(Page-level text extractions)
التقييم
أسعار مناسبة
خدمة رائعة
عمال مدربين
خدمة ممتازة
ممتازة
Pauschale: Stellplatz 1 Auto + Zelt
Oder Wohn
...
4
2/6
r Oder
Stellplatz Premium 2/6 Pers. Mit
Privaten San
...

* * *

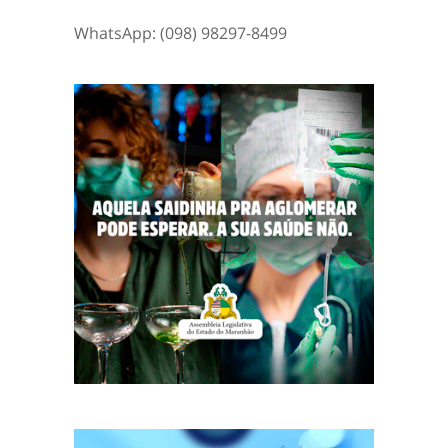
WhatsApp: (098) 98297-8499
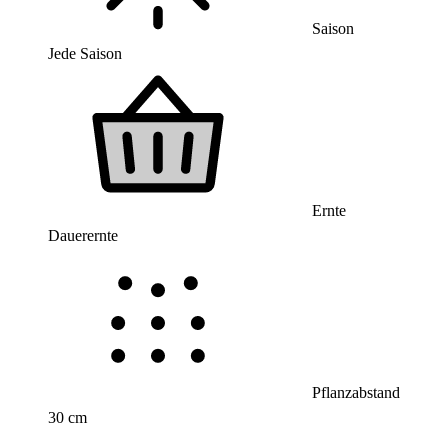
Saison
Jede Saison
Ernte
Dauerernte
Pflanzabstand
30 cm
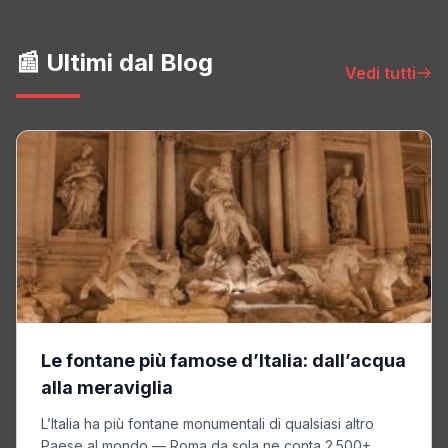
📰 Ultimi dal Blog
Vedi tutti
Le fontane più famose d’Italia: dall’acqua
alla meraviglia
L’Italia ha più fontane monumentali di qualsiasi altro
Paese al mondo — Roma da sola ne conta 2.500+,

--

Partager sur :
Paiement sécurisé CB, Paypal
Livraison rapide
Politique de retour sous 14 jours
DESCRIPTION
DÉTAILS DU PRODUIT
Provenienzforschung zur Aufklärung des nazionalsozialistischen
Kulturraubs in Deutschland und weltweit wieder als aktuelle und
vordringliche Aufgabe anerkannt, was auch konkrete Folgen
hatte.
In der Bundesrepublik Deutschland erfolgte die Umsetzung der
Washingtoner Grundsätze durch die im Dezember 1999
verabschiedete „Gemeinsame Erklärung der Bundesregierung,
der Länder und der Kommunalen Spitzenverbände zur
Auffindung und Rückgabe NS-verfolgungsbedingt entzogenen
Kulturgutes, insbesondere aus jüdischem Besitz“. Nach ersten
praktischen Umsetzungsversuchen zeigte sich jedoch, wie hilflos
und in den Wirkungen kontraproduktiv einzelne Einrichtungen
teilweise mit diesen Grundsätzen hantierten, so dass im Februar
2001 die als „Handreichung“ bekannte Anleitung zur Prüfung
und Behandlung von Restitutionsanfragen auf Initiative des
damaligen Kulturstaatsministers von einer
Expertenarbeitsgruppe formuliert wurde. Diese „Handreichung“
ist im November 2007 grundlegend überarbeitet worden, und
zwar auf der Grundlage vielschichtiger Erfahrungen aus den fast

▶ _Assignment_
Quote the data above from the line containing "Washingtoner Grundsätze durch" to the line containing "und Behandlung von", inclusive, and stop.

▶ _Response area_
Washingtoner Grundsätze durch die im Dezember 1999
verabschiedete „Gemeinsame Erklärung der Bundesregierung,
der Länder und der Kommunalen Spitzenverbände zur
Auffindung und Rückgabe NS-verfolgungsbedingt entzogenen
Kulturgutes, insbesondere aus jüdischem Besitz“. Nach ersten
praktischen Umsetzungsversuchen zeigte sich jedoch, wie hilflos
und in den Wirkungen kontraproduktiv einzelne Einrichtungen
teilweise mit diesen Grundsätzen hantierten, so dass im Februar
2001 die als „Handreichung“ bekannte Anleitung zur Prüfung
und Behandlung von Restitutionsanfragen auf Initiative des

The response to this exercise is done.